4. Discovery of tumor suppressor p53 factor and histone modifications and their mechanisms including activating p53 acetylation, repressive p53 methylation, and novel chromatin pathways in p53-mediated transcriptional activation.
Our work revealed new enzyme modifiers and post-translational modifications of p53 (including acetylation, methylation, and demethylation, 2006/7/10)) regulating p53 activity. Our findings spurred broad efforts to discover novel transcription factor modifications. We showed p53 methylation is generally repressive to its function, and showed repressive p53 methylation occurring in certain cancers bearing high levels of wild type p53. We discovered novel epigenetic pathways used by wild type and mutant p53 in regulating chromatin structure/function in normal and cancer cells, such as gain-of-function p53 mutants driving transcriptional activating and growth promoting histone modifications (2015). We showed that p53 and p63 (2019) establish new enhancers during stress and development.
- Huang J…Jenuwein T, and Berger SL. (2006) Repression of p53 activity by Smyd2-mediated methylation. Nature 444:629-32. PMID:17108971.
- Bungard D…Thompson CB, Jones RG and Berger SL. (2010) Signaling kinase AMPK activates stress-promoted transcription via histone H2B phosphorylation. Science 329: 1201-5. PMCID: PMC3922052.
- Zhu J, Sammons MA, Donahue G, Dou Z…Arrowsmith CH, and Berger SL. (2015) Gain-of-function p53 mutants co-opt epigenetic pathways to drive cancer growth. Nature 525:206-11. PMCID: PMC4568559
- Lin-Shiao E, Lan Y…Sammons M, Ludwig K, and Berger SL. (2019) p63 establishes epithelial enhancers at critical craniofacial development genes. Science Advances, May 1; 5:eaaw0946.

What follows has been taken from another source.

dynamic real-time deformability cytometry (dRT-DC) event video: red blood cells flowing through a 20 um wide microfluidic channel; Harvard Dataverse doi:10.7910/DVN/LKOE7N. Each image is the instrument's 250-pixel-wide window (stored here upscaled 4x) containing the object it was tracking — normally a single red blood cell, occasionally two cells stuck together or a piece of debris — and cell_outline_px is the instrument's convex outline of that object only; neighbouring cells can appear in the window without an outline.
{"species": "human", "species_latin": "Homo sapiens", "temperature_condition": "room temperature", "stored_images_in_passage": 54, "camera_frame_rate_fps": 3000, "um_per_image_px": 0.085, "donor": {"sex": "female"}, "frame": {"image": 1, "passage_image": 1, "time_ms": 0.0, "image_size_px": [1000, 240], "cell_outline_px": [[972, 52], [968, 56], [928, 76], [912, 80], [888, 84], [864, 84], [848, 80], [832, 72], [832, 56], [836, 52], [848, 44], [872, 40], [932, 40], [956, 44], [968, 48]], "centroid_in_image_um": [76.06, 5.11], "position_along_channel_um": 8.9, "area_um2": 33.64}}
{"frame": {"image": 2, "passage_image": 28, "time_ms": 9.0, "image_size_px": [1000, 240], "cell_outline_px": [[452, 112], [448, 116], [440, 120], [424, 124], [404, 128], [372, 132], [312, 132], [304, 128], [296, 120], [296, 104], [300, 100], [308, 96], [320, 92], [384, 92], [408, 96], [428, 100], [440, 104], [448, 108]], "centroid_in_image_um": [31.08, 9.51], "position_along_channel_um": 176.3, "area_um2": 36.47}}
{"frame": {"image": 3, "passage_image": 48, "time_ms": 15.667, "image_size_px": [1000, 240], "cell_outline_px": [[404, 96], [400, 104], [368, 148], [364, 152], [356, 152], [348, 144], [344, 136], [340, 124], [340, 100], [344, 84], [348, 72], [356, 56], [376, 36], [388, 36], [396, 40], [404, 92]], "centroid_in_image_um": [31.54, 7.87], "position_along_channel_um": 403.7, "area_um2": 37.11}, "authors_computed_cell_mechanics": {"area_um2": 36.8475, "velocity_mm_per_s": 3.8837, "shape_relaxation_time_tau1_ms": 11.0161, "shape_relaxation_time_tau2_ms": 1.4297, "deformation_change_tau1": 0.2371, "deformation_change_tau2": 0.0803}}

5. Investigation of epigenetic mechanisms affecting cancer immunotherapy.
We established collaborations with Carl June (pioneered CAR T cell therapy in cancer) and John Wherry (discovered key aspects of T cell exhaustion). We investigate epigenetic regulation in patient response to immunotherapy, and controlling T cell exhaustion.
- Pauken KE…Berger SL, and Wherry EJ. (2016) Epigenetic stability of exhausted T cells limits durability of reinvigoration by PD-1 blockade. Science 354,1160-1165.
- Fraietta JA…Berger SL, Bushman FD, June CH, and Melenhorst JJ. (2018) Disruption of TET2 promotes the therapeutic efficacy of CD19-targeted T-cells. Nature 555, 307-312.
- Khan O…Berger SL, and Wherry EJ. (2019) TOX transcriptionally and epigenetically programs CD8+ T cell exhaustion. Nature 571, 211-218.